§ Task instructions: From the data below, return the exact lines starting at the line containing "[47,1213,360,1228] iamSdkUtils.clearOidcLocalStorageData() ->" and ending at the line containing "[47,1321,240,1336] iamSdkUtils.getAuthInfo() ->", both included, and nothing else.

§ Source information:
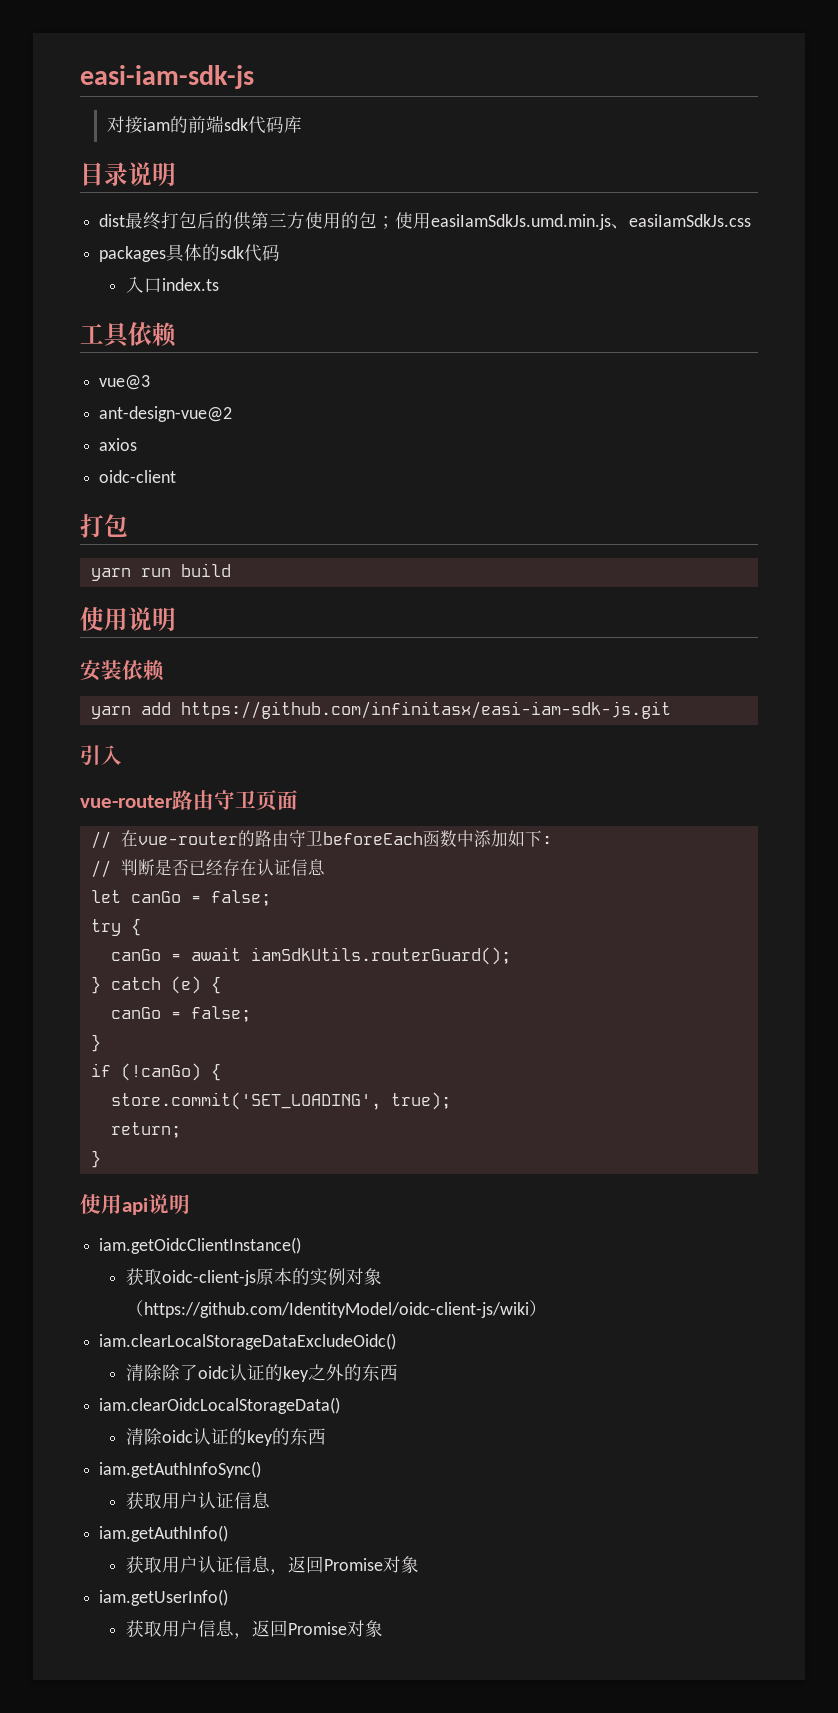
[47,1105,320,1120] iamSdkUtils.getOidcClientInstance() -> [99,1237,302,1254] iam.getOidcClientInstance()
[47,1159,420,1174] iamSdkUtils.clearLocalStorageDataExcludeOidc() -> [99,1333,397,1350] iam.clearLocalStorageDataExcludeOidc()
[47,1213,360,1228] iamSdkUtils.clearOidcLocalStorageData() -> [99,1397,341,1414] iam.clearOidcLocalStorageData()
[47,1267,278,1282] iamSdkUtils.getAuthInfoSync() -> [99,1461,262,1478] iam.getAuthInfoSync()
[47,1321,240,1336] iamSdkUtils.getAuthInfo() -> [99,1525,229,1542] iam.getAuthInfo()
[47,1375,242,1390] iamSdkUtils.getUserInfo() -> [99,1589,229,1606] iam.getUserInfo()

§ Response to the task:
[47,1213,360,1228] iamSdkUtils.clearOidcLocalStorageData() -> [99,1397,341,1414] iam.clearOidcLocalStorageData()
[47,1267,278,1282] iamSdkUtils.getAuthInfoSync() -> [99,1461,262,1478] iam.getAuthInfoSync()
[47,1321,240,1336] iamSdkUtils.getAuthInfo() -> [99,1525,229,1542] iam.getAuthInfo()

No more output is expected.